─── AUSGEWÄHLTER AUSZUG

Banken, Medien, Autos - in vielen westlichen Firmen steckt Kapital aus Libyen. Die öffentlichen Staatskassen sind nicht von denen des Gaddafi-Clans getrennt.

Gerade mit Italien hat Muammar al-Gaddafi gern Geschäfte gemacht: Besuch bei Silvio Berlusconi 2009. Bild: reuters

BERLIN taz | Auf umgerechnet 57 bis 107 Milliarden Euro schätzen libysche Oppositionelle der Nachrichtenagentur dpa zufolge das Vermögen der Familie Gaddafi. Wie viel es genau ist, weiß niemand zu sagen. Denn in Libyen werden die öffentlichen Staatskassen nicht vom privaten Vermögen der Gaddafis getrennt.

Der britische Nahostexperte Tim Niblock stellte kürzlich in der Tageszeitung Guardian fest, dass eine "Lücke von mehreren Milliarden Dollar" in den Bilanzen klaffe, wenn man die Ausgaben des libyschen Staats mit dessen Einnahmen aus dem Erdöl- und Gasgeschäft vergleiche. Niblock geht davon aus, dass die Summen, die nicht vom Staat wieder ausgegeben werden, in die Tasche der Gaddafis fließen.

──────

AUFGABE A:
Beantworte diese Fragen zum Auszug über das Vermögen der Familie Gaddafi:
(i) Auf welche Summe schätzen libysche Oppositionelle das Vermögen der Familie Gaddafi?
(ii) In welcher Tageszeitung äußerte sich Tim Niblock?
(iii) Bei wem war Muammar al-Gaddafi laut Bildunterschrift 2009 zu Besuch?
AUFGABE B: Gib bitte den Abschnitt des Auszugs von „Gerade mit Italien“ bis „der Gaddafis getrennt.“ wortgetreu wieder.
Die folgenden Zeilen spielen für die Bearbeitung keine Rolle.

─── DATENTEIL

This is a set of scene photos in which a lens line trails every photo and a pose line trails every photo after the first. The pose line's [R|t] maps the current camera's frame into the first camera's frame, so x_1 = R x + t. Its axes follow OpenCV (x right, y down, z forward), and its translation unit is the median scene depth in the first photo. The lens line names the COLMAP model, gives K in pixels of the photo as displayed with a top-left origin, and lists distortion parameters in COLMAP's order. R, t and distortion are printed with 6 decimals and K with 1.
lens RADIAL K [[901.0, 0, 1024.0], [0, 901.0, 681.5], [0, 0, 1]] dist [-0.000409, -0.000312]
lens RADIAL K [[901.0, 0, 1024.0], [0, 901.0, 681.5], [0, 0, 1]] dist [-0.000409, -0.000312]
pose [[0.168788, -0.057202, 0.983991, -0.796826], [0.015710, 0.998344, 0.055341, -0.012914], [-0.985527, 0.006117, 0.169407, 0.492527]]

──────
─── DATENTEIL

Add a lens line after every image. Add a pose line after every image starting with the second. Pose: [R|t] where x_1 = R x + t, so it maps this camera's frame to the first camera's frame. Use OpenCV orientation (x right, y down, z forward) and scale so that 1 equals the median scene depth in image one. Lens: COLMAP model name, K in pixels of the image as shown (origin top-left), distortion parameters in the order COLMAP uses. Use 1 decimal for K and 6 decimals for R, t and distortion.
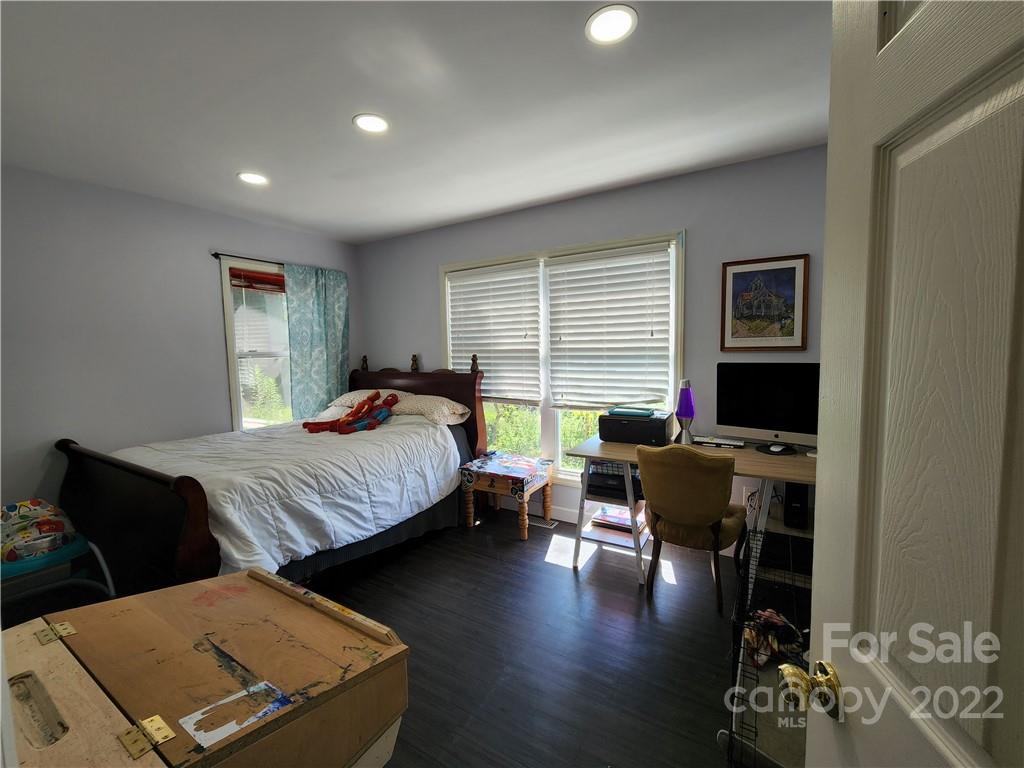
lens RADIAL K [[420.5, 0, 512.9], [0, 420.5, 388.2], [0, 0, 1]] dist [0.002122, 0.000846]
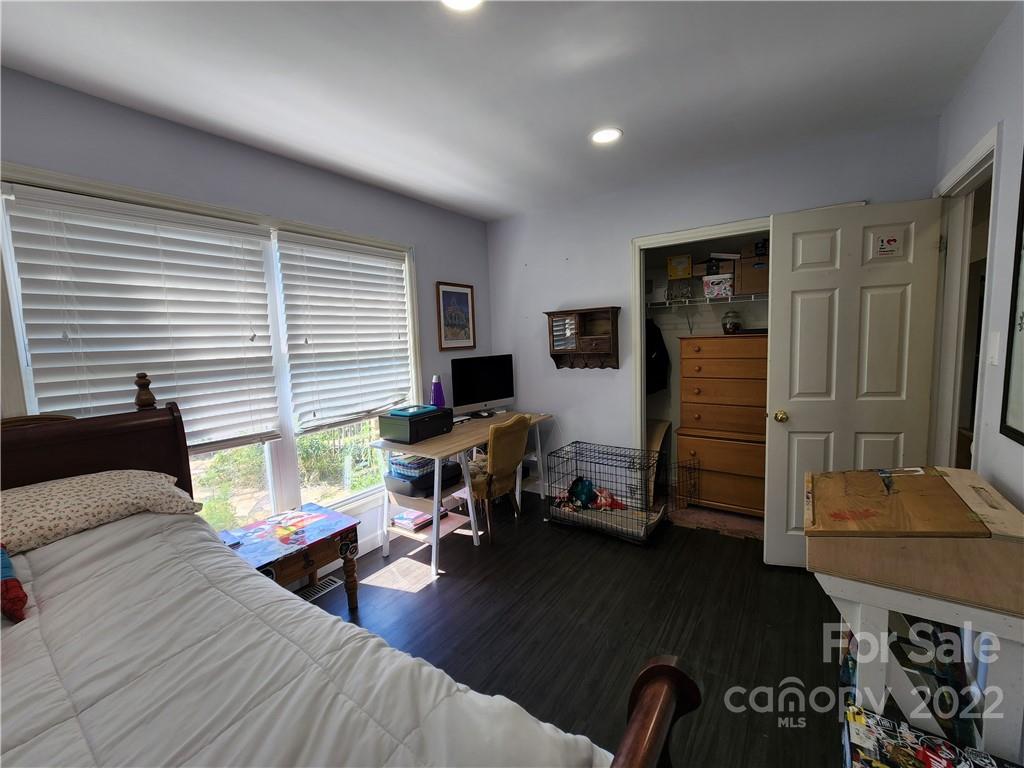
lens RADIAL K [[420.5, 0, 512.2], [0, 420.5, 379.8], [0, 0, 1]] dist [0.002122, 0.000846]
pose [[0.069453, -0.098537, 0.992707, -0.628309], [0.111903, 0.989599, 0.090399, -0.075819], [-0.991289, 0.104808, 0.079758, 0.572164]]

──────

ERGEBNIS A:
(i) Auf umgerechnet 57 bis 107 Milliarden Euro.
(ii) Im Guardian.
(iii) Bei Silvio Berlusconi.

ERGEBNIS B:
Gerade mit Italien hat Muammar al-Gaddafi gern Geschäfte gemacht: Besuch bei Silvio Berlusconi 2009. Bild: reuters

BERLIN taz | Auf umgerechnet 57 bis 107 Milliarden Euro schätzen libysche Oppositionelle der Nachrichtenagentur dpa zufolge das Vermögen der Familie Gaddafi. Wie viel es genau ist, weiß niemand zu sagen. Denn in Libyen werden die öffentlichen Staatskassen nicht vom privaten Vermögen der Gaddafis getrennt.